## Текст
--- --- ---

Проводится некая ограничительная черта, отделяющая “прежнего” Мамина от Мамина 1900-х годов. Однако существует ли такая граница? Преемственность социальных типов еще не означает самоповторения. Появляются новые обстоятельства, мотивировки, акценты, детали, расширяется круг жизненных наблюдений. Отчаянный конный пастух Макарка (рассказ “Макарка”, 1904) сродни своей богатырской статью и молодечеством легендарному на Чусовой сплавщику Савоське из раннего очерка “Бойцы”: “широк был в плечах Макарка, высок ростом, с богатырской грудью…” Очевидно Мамин постоянно держал в памяти образы русских богатырей, однако Макарка и Спирька характеризуют совсем разные стороны русской натуры.
Поверхностные и нигилистические суждения по адресу Мамина позднего петербургского периода — не что иное как результат невнимания к самому творчеству писателя. Явление парадоксальное при том безусловном уважении, каким окружено имя “певца Урала” и все с ним связанное в его родном краю, несостоятельное с чисто научной точки зрения, ибо заключения и выводы делаются без учета всего написанного автором. Непредвзятому читателю открывается не разрыв или повторение, сколько продолжение и завершение целого ряда постоянных маминских мотивов и тем. Д.Н. Мамин-Сибиряк конца 90-х XIX — первого десятилетия ХХ века — все тот же щедрый, сильный художник-реалист, социолог, психолог, хотя, разумеется, в чем-то иной.

--- --- ---

## Выборка записей

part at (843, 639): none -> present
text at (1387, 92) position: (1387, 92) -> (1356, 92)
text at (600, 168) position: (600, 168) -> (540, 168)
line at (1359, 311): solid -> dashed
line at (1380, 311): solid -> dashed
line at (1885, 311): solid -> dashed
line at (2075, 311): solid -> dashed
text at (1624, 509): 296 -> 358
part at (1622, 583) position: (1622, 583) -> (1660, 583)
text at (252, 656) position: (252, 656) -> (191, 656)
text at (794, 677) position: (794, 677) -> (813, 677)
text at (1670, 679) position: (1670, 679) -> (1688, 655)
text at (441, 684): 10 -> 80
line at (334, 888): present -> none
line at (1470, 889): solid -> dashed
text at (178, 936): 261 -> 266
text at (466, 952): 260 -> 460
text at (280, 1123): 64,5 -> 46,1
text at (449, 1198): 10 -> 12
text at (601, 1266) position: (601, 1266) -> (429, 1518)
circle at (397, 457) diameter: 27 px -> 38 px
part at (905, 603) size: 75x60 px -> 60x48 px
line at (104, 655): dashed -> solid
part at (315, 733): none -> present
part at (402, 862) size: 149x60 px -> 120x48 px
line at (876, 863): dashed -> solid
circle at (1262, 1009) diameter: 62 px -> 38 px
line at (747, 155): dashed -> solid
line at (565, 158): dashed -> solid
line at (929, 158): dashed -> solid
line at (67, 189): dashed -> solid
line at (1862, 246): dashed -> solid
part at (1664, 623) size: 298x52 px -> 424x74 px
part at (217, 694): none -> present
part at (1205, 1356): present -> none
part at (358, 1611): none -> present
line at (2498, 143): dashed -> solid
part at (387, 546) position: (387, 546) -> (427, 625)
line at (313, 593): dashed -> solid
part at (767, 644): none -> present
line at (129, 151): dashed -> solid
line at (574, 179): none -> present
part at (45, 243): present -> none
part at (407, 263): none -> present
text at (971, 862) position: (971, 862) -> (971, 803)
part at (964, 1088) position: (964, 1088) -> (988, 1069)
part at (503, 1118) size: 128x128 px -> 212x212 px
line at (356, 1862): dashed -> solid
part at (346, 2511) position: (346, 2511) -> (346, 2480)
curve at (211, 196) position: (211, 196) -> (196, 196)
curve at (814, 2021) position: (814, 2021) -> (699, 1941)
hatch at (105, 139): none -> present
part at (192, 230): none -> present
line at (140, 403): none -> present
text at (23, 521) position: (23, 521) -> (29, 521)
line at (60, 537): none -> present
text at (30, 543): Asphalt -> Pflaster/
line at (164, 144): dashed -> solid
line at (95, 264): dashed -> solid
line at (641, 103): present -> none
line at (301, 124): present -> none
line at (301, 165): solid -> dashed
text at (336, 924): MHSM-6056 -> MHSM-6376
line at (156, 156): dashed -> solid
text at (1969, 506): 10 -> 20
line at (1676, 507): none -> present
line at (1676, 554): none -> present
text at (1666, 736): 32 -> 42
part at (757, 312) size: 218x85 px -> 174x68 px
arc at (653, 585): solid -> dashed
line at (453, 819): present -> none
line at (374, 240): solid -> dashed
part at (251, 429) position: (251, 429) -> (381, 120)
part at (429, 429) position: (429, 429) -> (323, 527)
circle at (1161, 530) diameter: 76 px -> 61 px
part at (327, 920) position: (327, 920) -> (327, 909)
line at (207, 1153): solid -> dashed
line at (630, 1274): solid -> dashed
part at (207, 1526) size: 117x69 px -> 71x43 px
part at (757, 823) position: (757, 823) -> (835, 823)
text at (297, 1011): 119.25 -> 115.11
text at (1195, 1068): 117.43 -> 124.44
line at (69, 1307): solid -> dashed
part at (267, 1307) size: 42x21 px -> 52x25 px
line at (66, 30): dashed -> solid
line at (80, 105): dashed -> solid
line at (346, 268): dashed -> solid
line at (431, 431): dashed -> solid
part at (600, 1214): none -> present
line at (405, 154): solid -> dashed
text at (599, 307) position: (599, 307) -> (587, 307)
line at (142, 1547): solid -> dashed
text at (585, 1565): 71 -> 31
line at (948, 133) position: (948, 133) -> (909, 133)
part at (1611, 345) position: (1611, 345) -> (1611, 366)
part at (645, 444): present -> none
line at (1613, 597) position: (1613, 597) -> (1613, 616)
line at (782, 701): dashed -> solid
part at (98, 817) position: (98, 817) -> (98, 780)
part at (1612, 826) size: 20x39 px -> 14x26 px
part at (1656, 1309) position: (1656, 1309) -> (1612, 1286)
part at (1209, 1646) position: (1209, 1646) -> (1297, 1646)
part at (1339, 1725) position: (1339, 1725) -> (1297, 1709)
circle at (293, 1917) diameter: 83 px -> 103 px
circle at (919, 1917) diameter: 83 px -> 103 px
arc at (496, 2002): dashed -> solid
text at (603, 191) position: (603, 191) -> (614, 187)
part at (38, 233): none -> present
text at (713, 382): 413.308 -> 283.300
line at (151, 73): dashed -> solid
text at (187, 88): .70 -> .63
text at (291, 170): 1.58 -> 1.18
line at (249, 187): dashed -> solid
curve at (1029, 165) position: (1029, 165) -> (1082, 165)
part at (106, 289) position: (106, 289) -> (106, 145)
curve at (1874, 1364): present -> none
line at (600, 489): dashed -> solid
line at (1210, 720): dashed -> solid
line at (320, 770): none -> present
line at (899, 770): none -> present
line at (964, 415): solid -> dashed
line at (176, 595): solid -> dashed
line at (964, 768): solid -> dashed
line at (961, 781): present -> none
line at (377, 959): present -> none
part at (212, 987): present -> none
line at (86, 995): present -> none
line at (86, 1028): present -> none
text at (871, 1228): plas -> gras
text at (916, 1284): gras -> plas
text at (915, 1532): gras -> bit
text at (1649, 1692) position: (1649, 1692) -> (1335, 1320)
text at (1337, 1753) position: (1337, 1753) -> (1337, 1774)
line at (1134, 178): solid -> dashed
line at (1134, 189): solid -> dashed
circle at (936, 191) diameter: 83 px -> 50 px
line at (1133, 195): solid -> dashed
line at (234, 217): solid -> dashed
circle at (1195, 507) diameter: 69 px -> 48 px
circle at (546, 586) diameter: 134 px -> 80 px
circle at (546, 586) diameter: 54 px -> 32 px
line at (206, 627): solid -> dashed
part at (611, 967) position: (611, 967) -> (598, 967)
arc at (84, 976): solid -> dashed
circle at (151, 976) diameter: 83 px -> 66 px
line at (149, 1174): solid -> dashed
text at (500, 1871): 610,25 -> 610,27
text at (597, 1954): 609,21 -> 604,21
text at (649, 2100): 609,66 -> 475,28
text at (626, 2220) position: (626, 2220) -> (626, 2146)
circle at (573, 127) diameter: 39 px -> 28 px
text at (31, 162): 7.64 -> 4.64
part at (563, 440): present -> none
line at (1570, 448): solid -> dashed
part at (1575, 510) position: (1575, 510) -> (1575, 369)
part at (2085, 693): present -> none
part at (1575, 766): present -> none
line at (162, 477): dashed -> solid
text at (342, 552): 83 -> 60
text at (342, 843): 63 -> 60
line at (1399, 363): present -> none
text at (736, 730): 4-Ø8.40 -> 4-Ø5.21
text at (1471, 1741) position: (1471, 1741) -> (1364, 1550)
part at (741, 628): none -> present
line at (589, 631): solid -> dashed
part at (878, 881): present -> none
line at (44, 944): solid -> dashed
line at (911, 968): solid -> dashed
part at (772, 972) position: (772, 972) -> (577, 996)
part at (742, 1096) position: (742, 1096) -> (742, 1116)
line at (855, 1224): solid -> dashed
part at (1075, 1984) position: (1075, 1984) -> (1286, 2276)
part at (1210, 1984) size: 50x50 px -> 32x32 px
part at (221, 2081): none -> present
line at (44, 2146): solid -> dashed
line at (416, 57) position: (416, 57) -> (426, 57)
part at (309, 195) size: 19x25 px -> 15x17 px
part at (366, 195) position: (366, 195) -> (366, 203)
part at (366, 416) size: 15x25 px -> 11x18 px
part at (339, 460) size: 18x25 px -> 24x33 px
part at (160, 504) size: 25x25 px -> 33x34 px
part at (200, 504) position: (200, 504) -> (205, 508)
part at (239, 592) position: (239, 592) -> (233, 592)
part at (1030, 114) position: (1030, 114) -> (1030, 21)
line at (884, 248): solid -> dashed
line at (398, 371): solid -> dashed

--- --- ---

## Задания для выполнения
#1 Перепишите без изменений отрывок из текста о творчестве Мамина-Сибиряка: начните со слов «Проводится некая ограничительная» и закончите словами «стороны русской натуры.».
#2 Объясните в одном–трех предложениях, почему, согласно тексту о творчестве Мамина-Сибиряка, поверхностные суждения о позднем петербургском периоде писателя несостоятельны с научной точки зрения.

## Ответы к заданиям
#1
Проводится некая ограничительная черта, отделяющая “прежнего” Мамина от Мамина 1900-х годов. Однако существует ли такая граница? Преемственность социальных типов еще не означает самоповторения. Появляются новые обстоятельства, мотивировки, акценты, детали, расширяется круг жизненных наблюдений. Отчаянный конный пастух Макарка (рассказ “Макарка”, 1904) сродни своей богатырской статью и молодечеством легендарному на Чусовой сплавщику Савоське из раннего очерка “Бойцы”: “широк был в плечах Макарка, высок ростом, с богатырской грудью…” Очевидно Мамин постоянно держал в памяти образы русских богатырей, однако Макарка и Спирька характеризуют совсем разные стороны русской натуры.

#2 Они несостоятельны, потому что заключения и выводы делаются без учета всего, что написал автор. Сами такие суждения текст называет результатом невнимания к творчеству писателя.